Livingston’s Crank is a Real “Howeller”


Date: 9/30/15
Tackle type: Lures
Manufacturer: Livingston
Reviewer: Zander

Introduction: There are a lot lures that dive and wobble aggressively but how many have embedded electronics that emulate the sound of baitfish in the water? That is exactly what Livingston lures are able to do, and we decided it was high time to put one of their unique baits under the knife to see just what makes them “howl.” We decided to cut open the Livingston Lures Howeller, the crankbait that Pro Angler Randy Howell credited with helping him win the 2014 Bassmaster Classic title.


The Livingston Howeller is a mid diving crankbait

The Livingston Lures Howeller Dream Master Classic is a medium diving crankbait that is 2-1/2” in length, weighs in at 5/8oz. and has a reinforced lip that enables the bait to dive down to ten feet. When you first look at the bait it looks straightforward enough and is can easily be mistaken for just another run of the mill hard bodied crank.


At rest the bait floats to the surface and sits evenly

Shake the bait and you can hear an internal rattle within the bait, but that is far from the only sound that this lure is capable of emitting. This bait features the company’s EBS (Electronic Baitfish Sound) technology which is an internal electronic acoustic system that emulates the natural sound of a panicked baitfish.

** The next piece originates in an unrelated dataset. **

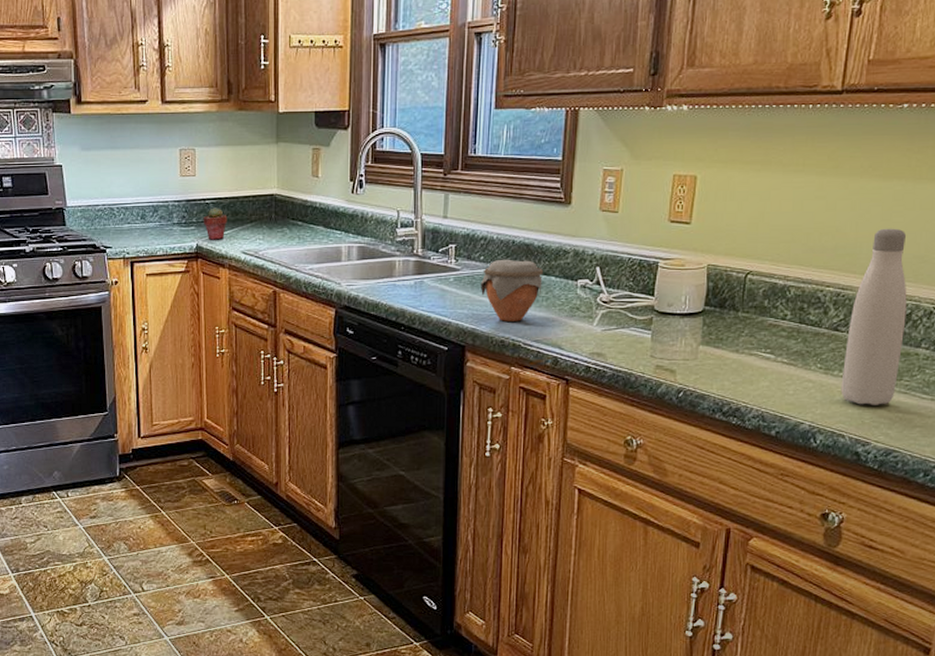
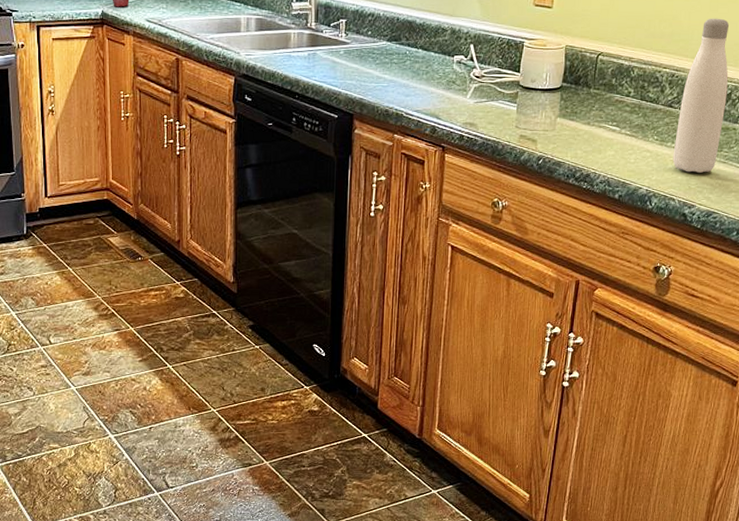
jar: present [480,259,544,321] -> none [367,34,425,93]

The Howeller resists abrasion reasonably well

This system is activated once the bait hits the water and consists of a sounder, a “smart chip,” which is designed to work in unison with the physical rattle to create sounds that are designed to attract and entice predatory fish to strike. Once the bait is out of the water and dry, the EBS technology automatically powers down to preserve battery life.


Time to see what makes the Livingston Howeller so special

In the test tank the bait floats to the surface and holds in a nice even keel position. The bait is armed with two treble hooks and on the Tennessee Shad and Spring Craw versions we had in the lab the forward hook is armed with an anodized red hook.